I first started listening to Bowie when Ziggy Stardust came out in 1972. So I have lots of old favorites.
My favorites these days are Blackstar and Lazarus, off the Blackstar album (Bowie's last release before his death). Bowie started recording the music in early 2015, while he was being treated for liver cancer. He did the videos for Blackstar and Lazarus in September and November 2015. Apparently midway through the filming of the Lazarus video the decision was made that the cancer treatment wasn't helping, and they stopped treatment. The album was released to the public on Jan 8, 2016, and Bowie died two days later. Bowie said that the album was intended as a swan song and a parting gift to his fans before his death.
The following is just my interpretation, of course:
The Blackstar video is kind of a story of the stages of life. Bowie appears as three different characters: A sightless, terrified character in the beginning (blindness is a traditional symbol for castration), then two sighted characters signifying how he grew beyond the stage of fear and castration. The song ends with women gathered to perform a castration ceremony on three men on crucifixes in a field. Thus the song becomes kind of a circular fertility cycle thing: Death and dismemberment (castration) leading to rebirth and growth.
One of the features of the Blackstar video is the bejeweled skull of Major Tom the astronaut, from the past hit song "Space Oddity." Major Tom's body appears at the start, and his skull becomes part of the castration ceremony. (Again, both beheading and blindness are traditional symbols for castration.)

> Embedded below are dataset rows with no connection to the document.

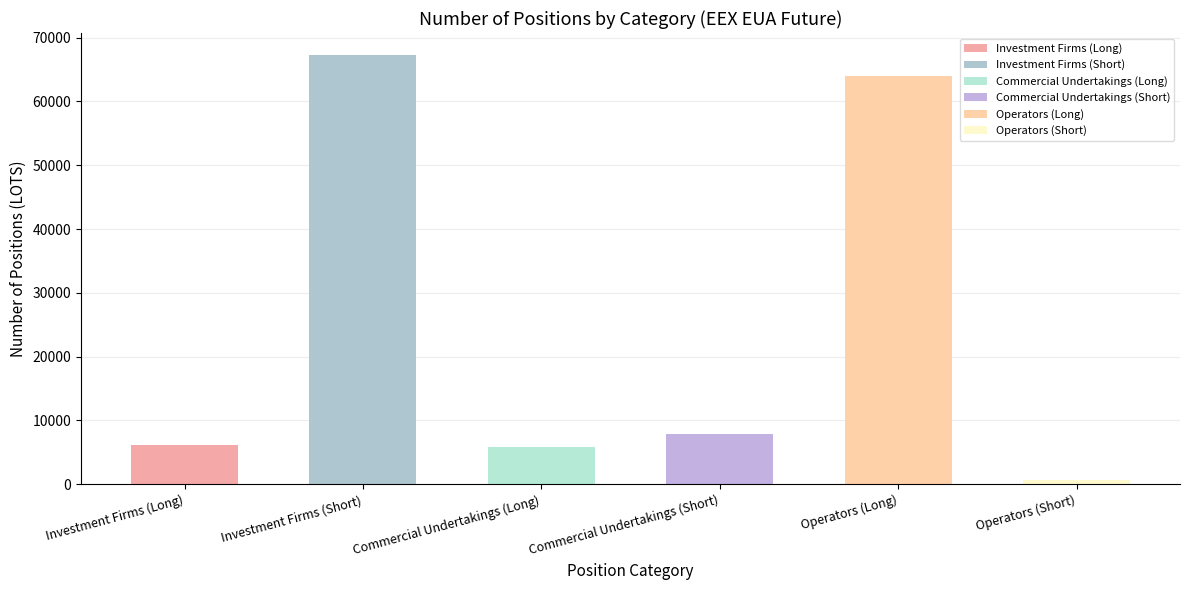

Between Operators (Long) and Operators (Short), which is larger?

Operators (Long)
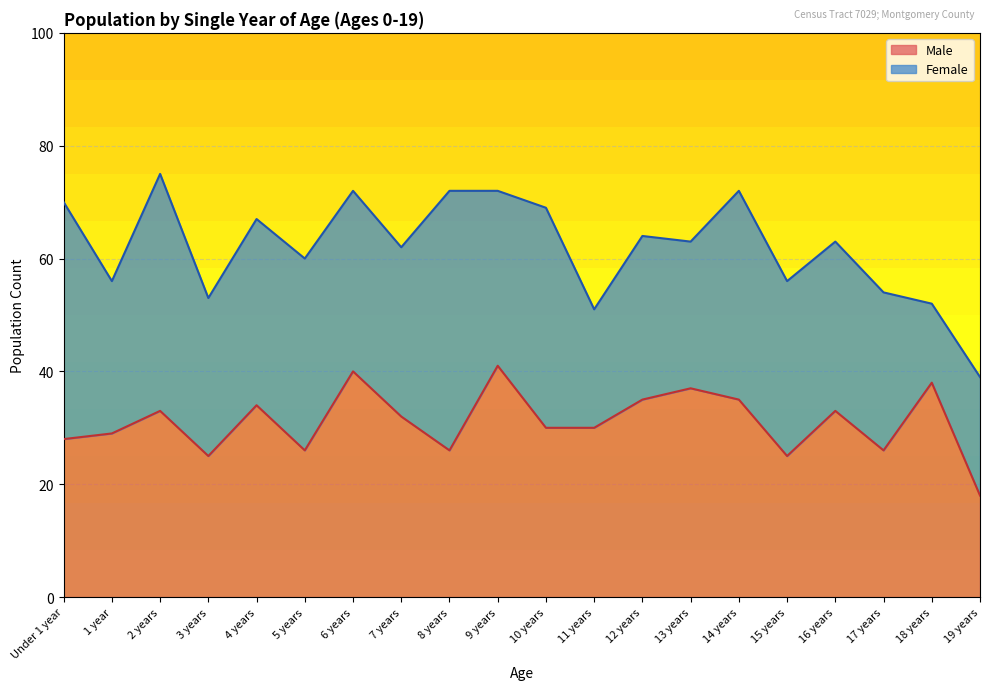

What is the difference between the values at 4 years and Under 1 year?

6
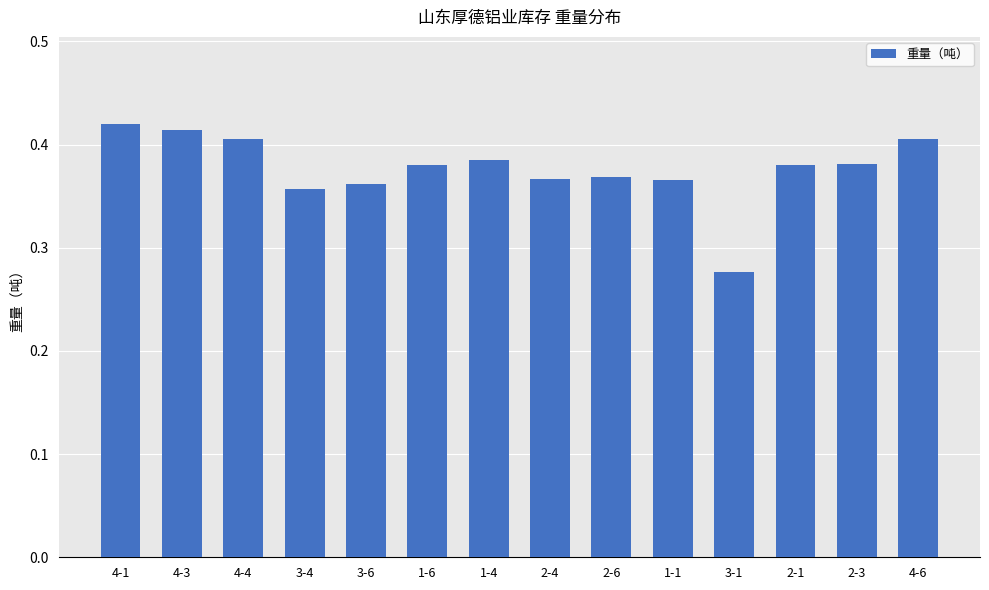

How many bars are there in total?

14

Then in the Lazarus video, there is a death scene in a hospital room. The sightless character and one of the sighted characters are carried over from the Blackstar video, as well as one of the women and the skull of Major Tom (if you look closely, it appears briefly on the writing desk at 3:38, just before the sighted character sees the woman under the desk). The woman signifies Death now: She appears out of a closet that looks like a coffin, and she floats around the room and appears at the edges of the frames while the two men try to fend her off and kind of sing a duet. But by the end of the song, the woman wins out: She sends the sighted man to the closet that looks like a coffin, and the sightless character and the woman hold out their arms to each other (she's in the bottom of the frame) while the sightless character sings about how he'll be free (presumably freed by death). Kind of a claustrophobic, spooky little song. But again, the title "Lazarus" is a biblical reference signifying resurrection and rebirth, hence a cycle.